Spain's borrowing costs have soared, bringing the country dangerously close to being shut out of the bond markets even after eurozone partners promised aid for its ailing banks and Rajoy announced a new austerity plan last week.
Much smaller Portugal has already been rescued, to the tune of €78 billion, and is slowly winning back some investor confidence, slashing its budget and privatising state companies under close monitoring by a troika of the European Central Bank, the European Commission and the International Monetary Fund.
Both countries are ruled by centre-right governments that enjoy strong majorities in parliament after voters fed up with economic crisis threw out the previous Socialist governments.
But there the similarity ends.
Similar problems, different approaches
Portuguese Prime Minister Pedro Passos Coelho and his ministers have adopted a tough neo-liberal mantra while Rajoy began by striking a defiant, nationalist tone and sending mixed messages to markets about how he would tackle problems in Spain's banks, budget deficit and overspending regions.
Rajoy dragged his feet in taking some early measures, denied any need for outside assistance for the banks until the last minute, then left ministers to make the unpopular announcements.
"Mariano Rajoy has done good things. If you look at the substance, it goes pretty far but it is true that the communication has not always been a success," said Gilles Moec, an economist at Deutsche Bank.
"A kind of bubble of uncertainty was created, around the regions, the banks, and it has consequences on the markets."
Passos Coelho has won a reputation for strict obedience to painful, German-driven recipes for cuts in social spending. He and top officials have met individually with big investors in Germany, China and the United States to sell their story.
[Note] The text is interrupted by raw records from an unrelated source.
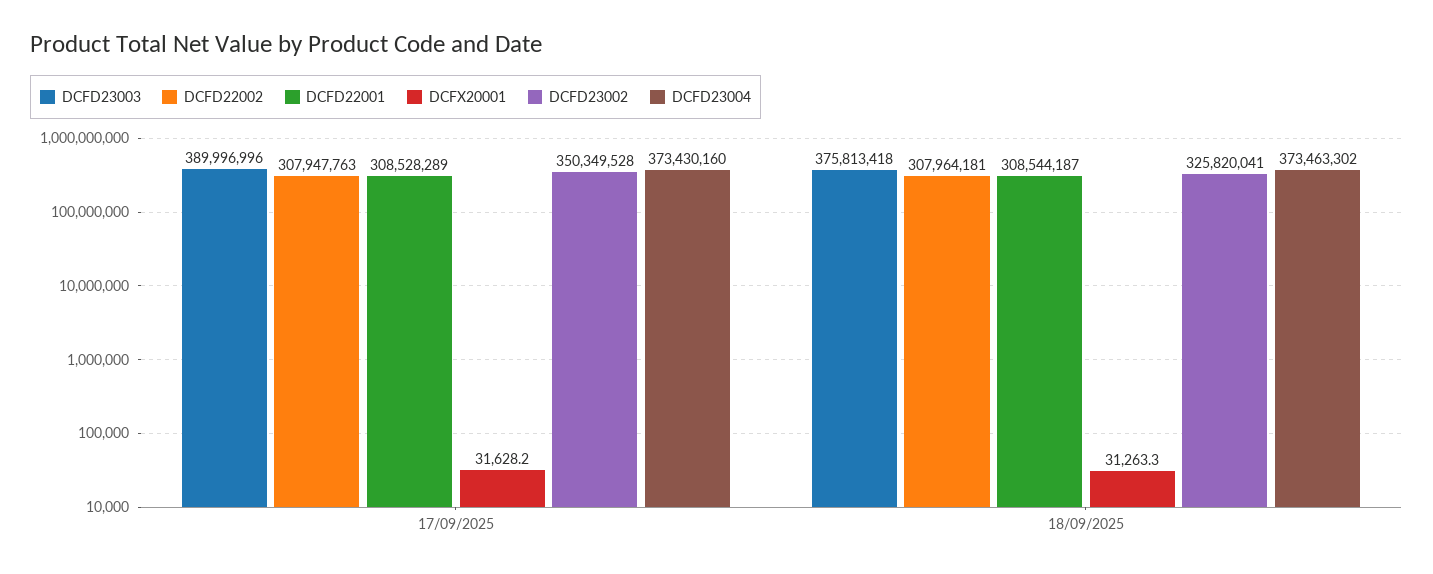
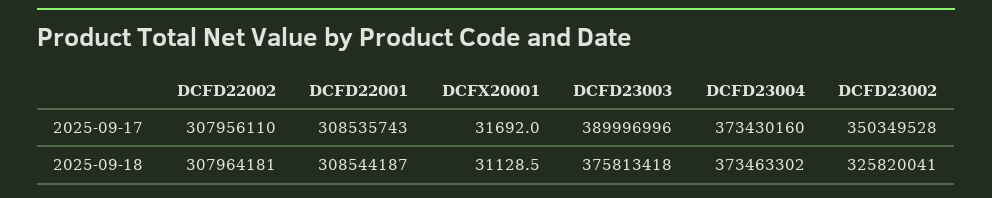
  {
    "DCFD23003": {
      "17/09/2025": 389996996,
      "18/09/2025": 375813418
    },
    "DCFD22002": {
-     "17/09/2025": 307947763,
+     "17/09/2025": 307956110,
      "18/09/2025": 307964181
    },
    "DCFD22001": {
-     "17/09/2025": 308528289,
+     "17/09/2025": 308535743,
      "18/09/2025": 308544187
    },
    "DCFX20001": {
-     "17/09/2025": 31628.2,
+     "17/09/2025": 31692,
-     "18/09/2025": 31263.3
+     "18/09/2025": 31128.5
    },
    "DCFD23002": {
      "17/09/2025": 350349528,
      "18/09/2025": 325820041
    },
    "DCFD23004": {
      "17/09/2025": 373430160,
      "18/09/2025": 373463302
    }
  }

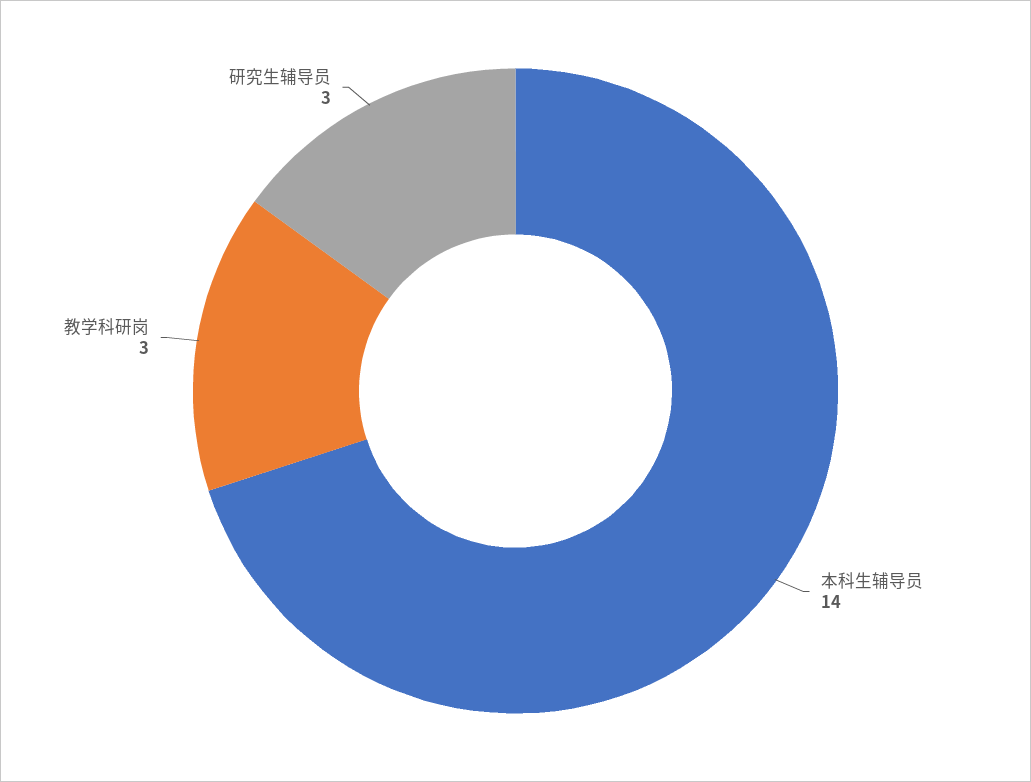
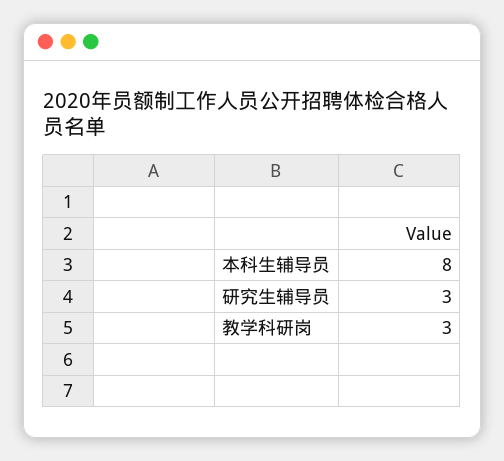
  {
-   "本科生辅导员": 14,
+   "本科生辅导员": 8,
    "教学科研岗": 3,
    "研究生辅导员": 3
  }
Portuguese Finance Minister Vitor Gaspar, a former ECB research chief and European Commission policy wonk, has unchallenged authority over the economy and public finances, with full backing from Passos Coelho.
Spain’s shifting policies
By contrast, lines of responsibility for Spanish fiscal and economic policy have been blurred and sometimes crossed between Economy Minister Luis de Guindos, Treasury Minister Cristóbal Montoro and Rajoy's own economic advisors.
Rajoy pledged budget discipline but unilaterally loosened Madrid's deficit target, then had to negotiate with Berlin and Brussels for flexibility, while pleading in vain for the ECB to step in and buy Spanish bonds to calm markets.
"The government of Portugal has been better at communicating its strategy in a consistent and credible manner to investors," said a senior bond analyst who has visited both capitals.
"Senior officials there are articulate and persuasive and seem to be genuinely committed to implementing their reform programme," the analyst said.
Explaining the Portuguese government's resolve, political scientist António Costa Pinto of the University of Lisbon recalls that unlike Spain, Portugal did not enjoy an economic boom before the 2008 financial crisis struck.
"The government knows too well that the country stagnated for the last decade, so they really need to find a way out," he said. "Spain, for its part, still hopes to return to pre-crisis prosperity, so it tends to resist imposed austerity."
Catering to the home crowd
In contrast, Rajoy and his cabinet spent their first six months in office sending conflicting messages to the markets over their budget plans, the state takeover of troubled bank Bankia, the wider banking rescue, how regional budgets will be controlled and their access to markets.
"When he does issue statements, Rajoy is directing his message to the Spanish public, to voters, but the priority should be to recover the confidence of the markets. There's a tremendous cacophony," said a communication expert in Spain.
Senior officials in Brussels also say that the Spanish government has lost credibility and will be left with little room for manoeuvre in implementing its economic policy.
But Rajoy, who has shied away from the spotlight and left his ministers make tough announcements such as the European rescue for the country's banks, may now be changing strategy.
He stepped up to the firing line for the first time on 11 July, announcing a raft of new austerity measures in parliament in a dramatic speech.